2. **Incomplete Edge Case Handling** (`helpers.rs:525`):
   - ⚠️ **Issue**: `todo!()` macro in `filter_files_by_date_range()` for date pattern `(None, Some(day))`
   - **Location**: Date parsing logic when month is missing but day is present
   - **Impact**: Will panic if this edge case is encountered
   - **Recommendation**: Implement proper handling or return an error for invalid date patterns
   - **Code**: `(None, Some(_)) => todo!(),`

3. **Empty Partition Directory Cleanup** (`db_manager.rs:437`):
   - ⚠️ **Issue**: Partition directories are created but not cleaned up if insert fails
   - **Location**: `fs::create_dir_all(&partition_dir).ok()` creates directory even if subsequent write fails
   - **Impact**: Empty partition directories can cause "Invalid partitioning found on disk" errors (see Issue #135)
   - **Recommendation**: Clean up empty partition directories on insert failure, or validate directory has files before querying

4. **Path Validation**:
   - ⚠️ **Issue**: No explicit validation of database/table names for path traversal attacks
   - **Location**: Database and table names are used directly in file paths
   - **Impact**: Potential security risk if user input contains `../` or other path components
   - **Recommendation**: Add validation to reject names containing path separators, `..`, or other dangerous characters
   - **Note**: Current implementation uses these values in `format!()` which may be safe, but explicit validation is recommended

5. **Error Message Consistency**:
   - ⚠️ **Issue**: Some functions return `Result<Value, String>` while others use `TimonError`
   - **Location**: Public API functions in `mod.rs` convert errors to strings
   - **Impact**: Loss of structured error information at API boundary
   - **Recommendation**: Consider standardizing error types across all public APIs

6. **Metadata Cache Invalidation**:
   - ✅ **Good**: Metadata cache is properly invalidated after writes (`save_metadata()` calls `invalidate_cache()`)
   - **Note**: Cache uses infinite TTL with manual invalidation, which is appropriate for this use case

7. **File Lock Map Growth**:
   - ⚠️ **Issue**: `FILE_LOCKS` HashMap grows indefinitely as new file paths are encountered
   - **Location**: `get_file_locks()` static mutex map
   - **Impact**: Memory usage grows over time, though likely minimal for typical use cases
   - **Recommendation**: Consider implementing LRU cache or periodic cleanup for unused locks (low priority)

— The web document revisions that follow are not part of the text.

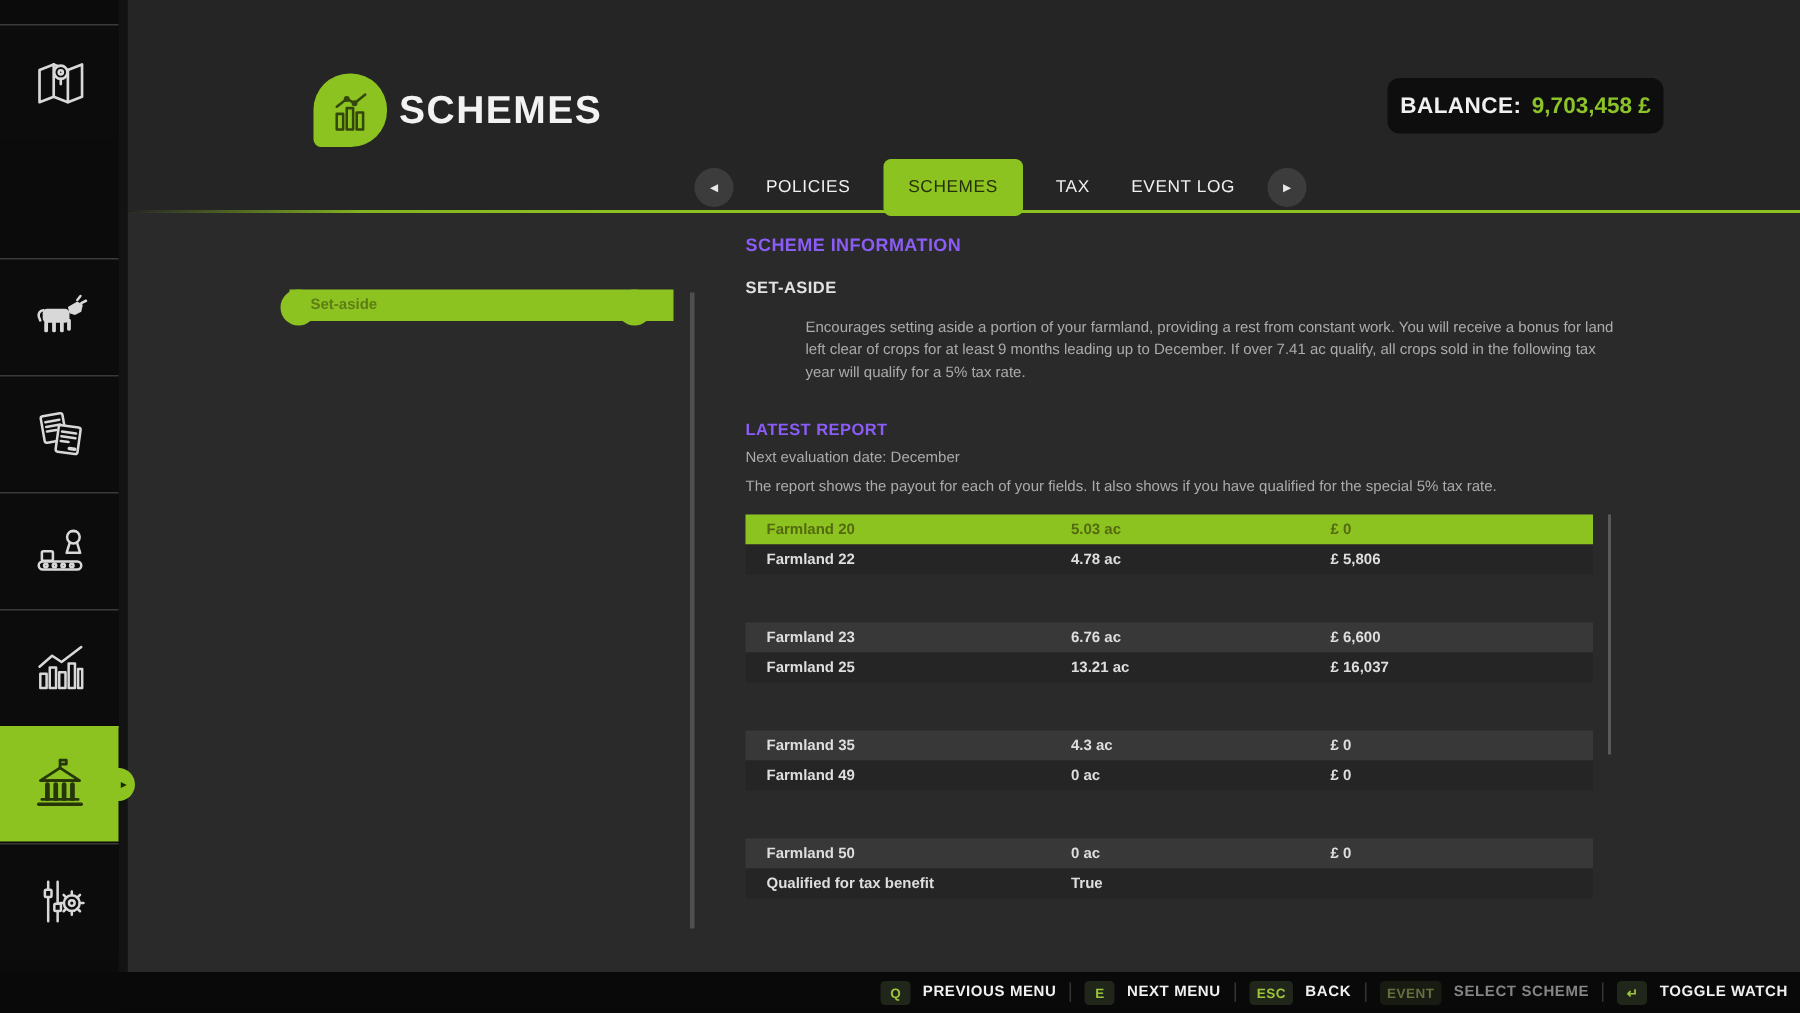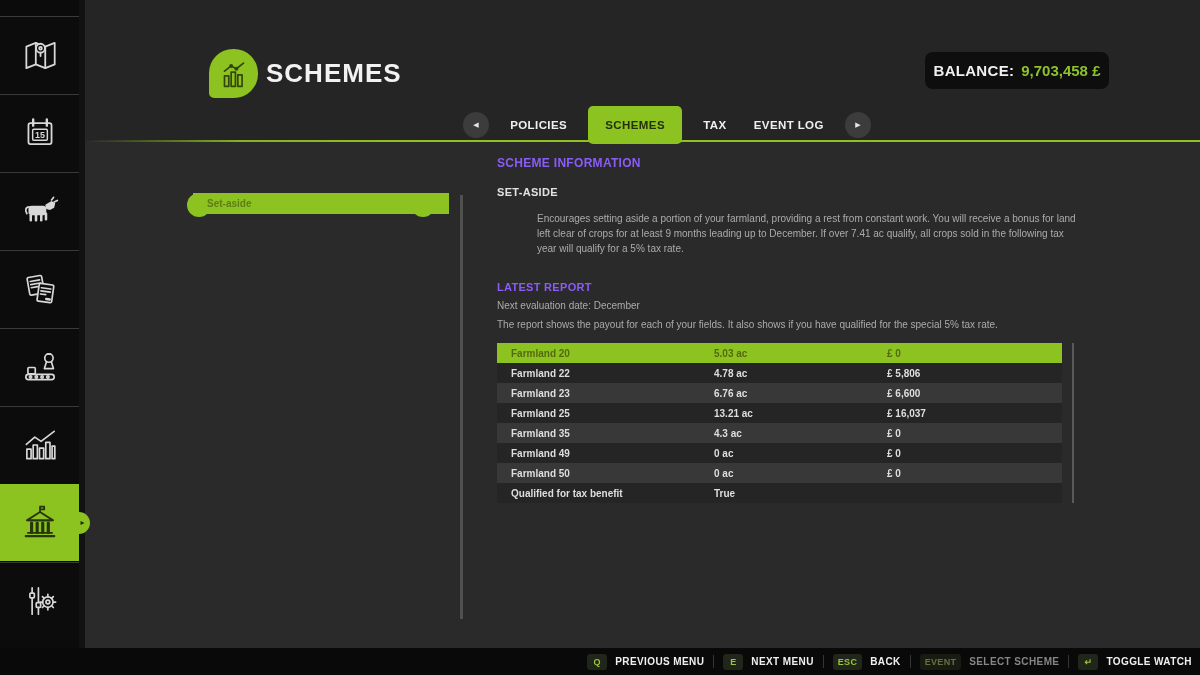--- a/index.html
+++ b/index.html
@@ -42,7 +42,7 @@
              display:flex; align-items:center; justify-content:space-between; }
   .nav-circle { width:26px; height:26px; border-radius:50%; background:#3c3c3c; color:#e8e8e8;
                 font-size:7px; display:flex; align-items:center; justify-content:center; cursor:default; }
-  .tab { color:#f0f0f0; font-size:11.5px; font-weight:bold; letter-spacing:.4px; padding:0 6px; }
+  .tab { color:#f0f0f0; font-size:11.5px; font-weight:normal; letter-spacing:.4px; padding:0 6px; }
   .tab.active { background:var(--accent); color:#24300a; border-radius:5px; height:38px;
                 display:flex; align-items:center; padding:0 17px; position:relative; z-index:2; }
   #tab-line { position:absolute; left:85px; top:140px; right:0; height:2px;

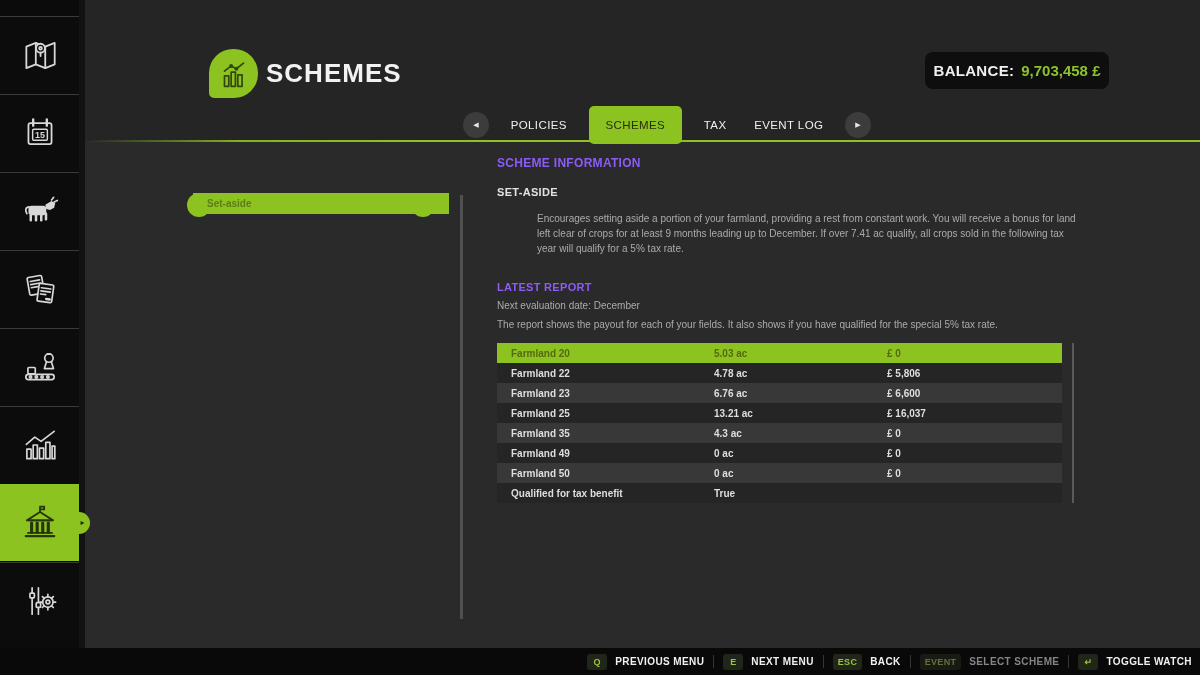--- a/index.html
+++ b/index.html
@@ -110,14 +110,6 @@
         <path d="M20.5 17.7 V21"></path>
       </svg>
     </div>
-    <div class="side-tile" style="top:94px">
-      <svg width="42" height="42" viewBox="0 0 40 40" fill="none" stroke="#d8d8d8" stroke-width="1.7" stroke-linejoin="round" stroke-linecap="round">
-        <rect x="9" y="10.5" width="22" height="20" rx="2"></rect>
-        <path d="M13.5 7 v6 M26.5 7 v6" stroke-width="2.3"></path>
-        <rect x="13" y="16.5" width="14" height="10.5" rx="1" stroke-width="1.4"></rect>
-        <text x="20" y="25" text-anchor="middle" font-size="8.5" font-weight="bold" fill="#d8d8d8" stroke="none">15</text>
-      </svg>
-    </div>
     <div class="side-tile" style="top:172px">
       <svg width="42" height="42" viewBox="0 0 40 40" fill="#d8d8d8" stroke="none">
         <rect x="9" y="15" width="17" height="9" rx="3"></rect>

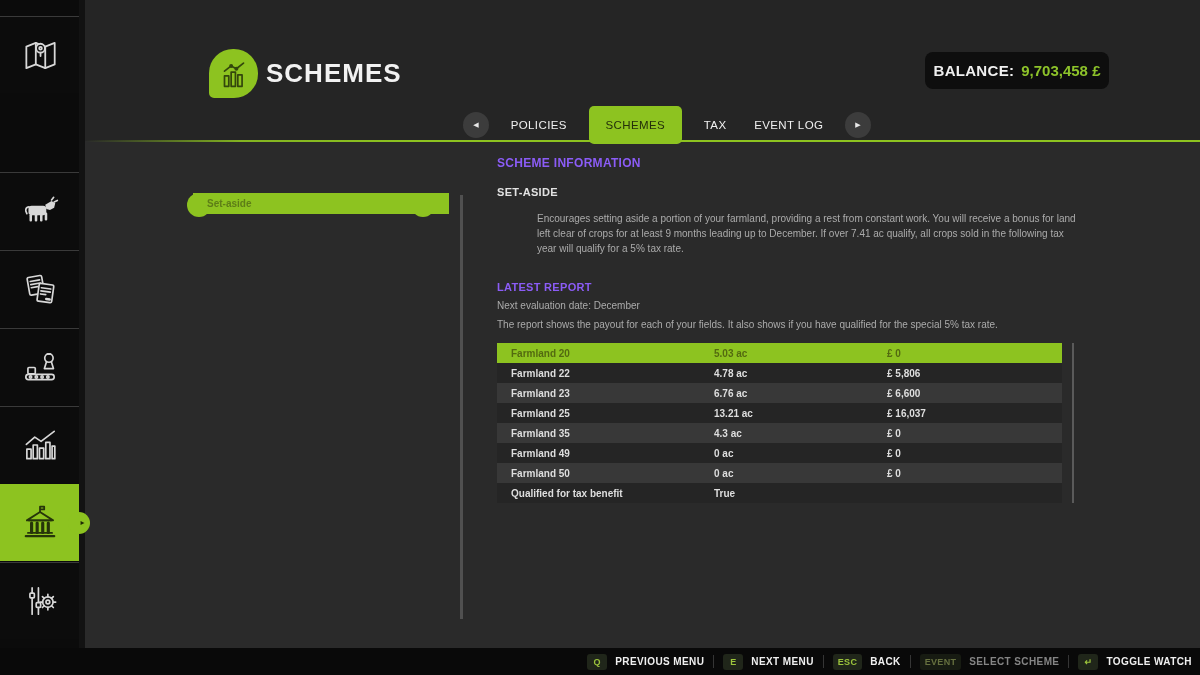--- a/index.html
+++ b/index.html
@@ -75,7 +75,7 @@
   .row { height:20px; display:grid; grid-template-columns:203px 173px 1fr; align-items:center;
          padding-left:14px; font-size:10px; font-weight:bold; color:#dedede; }
   .row.dark  { background:#252525; }
-  .row.light { background:#383838; }
+  .row.light { background:#383838;margin-top:32px; }
   .row.selected { background:var(--accent); color:#536a10; }
   #table-scrollbar { position:absolute; left:1072px; top:343px; width:2px; height:160px; background:#5a5a5a; }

8. **Timestamp Calculation Edge Cases**:
   - ✅ **Good**: `rounded_timestamp()` handles various interval sizes correctly
   - **Note**: Uses `expect()` for timestamp conversion which could panic on invalid timestamps, but this is acceptable given the context

### Code Quality Observations

- **Positive**: Comprehensive error handling with `TimonError` system
- **Positive**: Good use of atomic operations for file writes
- **Positive**: Proper use of `Arc` and `Mutex` for thread safety
- **Positive**: Metadata caching with proper invalidation
- **Positive**: Schema validation and type coercion handling

### Recommendations Summary

**High Priority:**
1. Handle mutex poisoning gracefully in `atomic_file_insert()`
2. Implement or document the `todo!()` case in date filtering
3. Add path validation for database/table names

**Medium Priority:**
4. Clean up empty partition directories on insert failure
5. Consider standardizing error types in public API

**Low Priority:**
6. Monitor file lock map growth (likely not an issue in practice)
7. Add more comprehensive logging for debugging race conditions

Overall, Timon is a well-designed library that effectively leverages DataFusion for time-series data management, with a clean API and good error handling. The library implements robust concurrency controls with atomic file writes and file-level locking. The main areas for improvement are in query path resolution (merging default and group paths), documentation, handling edge cases around data synchronization between paths, and addressing the mutex poisoning and incomplete edge case handling issues identified above.